Ian’s Podcast Episode

In this episode, we discuss Ian’s circuitous path from his PhD in physics to a career as an entrepreneur and venture capitalist, how forming professional relationships spearheaded his career trajectory, and the importance of knowing yourself and stepping outside of your comfort zone.

Learn More About Ian’s Story

My son’s high school graduation. He was born on my 24th birthday at the end of my second year of grad school; my daughter followed 14 months later. Having kids so early in life was challenging; it forced me to grow up and assume responsibility much earlier than I would have otherwise. I like to think this shows I did an alright job. Much of my early career was driven by either the needs to support them or finding work/life balance to be present under otherwise trying circumstances. More so than anything they are integral to not only the career path I took but in shaping me and helping me to grow as a person. More than anything in my life they are my legacy.

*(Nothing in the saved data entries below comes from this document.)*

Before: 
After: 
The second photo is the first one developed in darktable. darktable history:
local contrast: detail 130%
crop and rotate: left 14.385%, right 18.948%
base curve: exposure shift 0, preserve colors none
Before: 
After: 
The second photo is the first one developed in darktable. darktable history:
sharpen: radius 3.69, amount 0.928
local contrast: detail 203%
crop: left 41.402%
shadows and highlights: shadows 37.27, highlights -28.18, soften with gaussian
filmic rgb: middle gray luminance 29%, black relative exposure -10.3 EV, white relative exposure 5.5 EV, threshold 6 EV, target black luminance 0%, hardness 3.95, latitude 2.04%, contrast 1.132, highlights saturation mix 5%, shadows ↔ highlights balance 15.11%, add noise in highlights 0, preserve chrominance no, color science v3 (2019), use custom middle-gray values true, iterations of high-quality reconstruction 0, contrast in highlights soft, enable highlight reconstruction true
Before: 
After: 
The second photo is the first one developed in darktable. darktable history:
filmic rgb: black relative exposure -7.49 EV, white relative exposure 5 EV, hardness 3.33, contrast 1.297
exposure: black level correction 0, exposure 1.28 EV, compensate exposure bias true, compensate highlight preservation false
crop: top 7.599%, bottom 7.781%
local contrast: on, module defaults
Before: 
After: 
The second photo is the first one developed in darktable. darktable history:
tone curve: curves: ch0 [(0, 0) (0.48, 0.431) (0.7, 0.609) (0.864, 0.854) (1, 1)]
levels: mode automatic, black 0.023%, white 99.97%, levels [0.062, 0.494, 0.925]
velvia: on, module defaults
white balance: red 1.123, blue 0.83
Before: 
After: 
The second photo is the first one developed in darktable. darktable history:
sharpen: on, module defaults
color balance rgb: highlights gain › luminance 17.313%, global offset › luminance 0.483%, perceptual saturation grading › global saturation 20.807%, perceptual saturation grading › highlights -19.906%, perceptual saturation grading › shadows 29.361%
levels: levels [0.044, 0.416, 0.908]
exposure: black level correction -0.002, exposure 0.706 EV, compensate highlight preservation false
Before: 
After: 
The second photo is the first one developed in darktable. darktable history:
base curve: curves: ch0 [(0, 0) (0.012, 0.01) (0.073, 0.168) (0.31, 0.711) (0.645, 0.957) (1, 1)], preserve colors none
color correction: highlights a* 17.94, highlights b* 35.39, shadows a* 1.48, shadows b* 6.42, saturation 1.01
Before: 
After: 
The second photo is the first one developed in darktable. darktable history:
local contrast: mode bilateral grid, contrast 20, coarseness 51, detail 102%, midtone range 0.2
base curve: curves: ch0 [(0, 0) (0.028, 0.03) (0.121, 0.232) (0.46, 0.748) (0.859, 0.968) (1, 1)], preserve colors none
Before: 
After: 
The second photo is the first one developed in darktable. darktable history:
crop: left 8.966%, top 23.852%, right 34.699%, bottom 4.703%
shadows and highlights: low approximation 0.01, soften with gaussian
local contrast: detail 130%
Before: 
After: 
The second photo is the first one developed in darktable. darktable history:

In grad school, startups and venture capital, work and personal life often blend, resulting in nights and weekends spent working. In these endeavors your success or failure depends on you; tomorrow is uncertain and only you can find a way to succeed. Rather than work until 5 and look forward to weekends, I worked constantly. The way I recovered was by taking very arduous trips right before I burned out. I’d hike and climb mountains until I forgot everything and my only thought was the next step–they forced me into the present moment. Shedding the burdens of yesterday and embracing the present moment recharged me to go until the next time. After a tough stretch in 2014, I went hiking in Norway with my brother. This is Trolltunga, where I pulled myself by rope up an 800m foot ascent and then over 14 km to take this photo. We were humbled on the way back as the Norwegian elementary school children raced past us on the return journey, laughing at all the gear we had.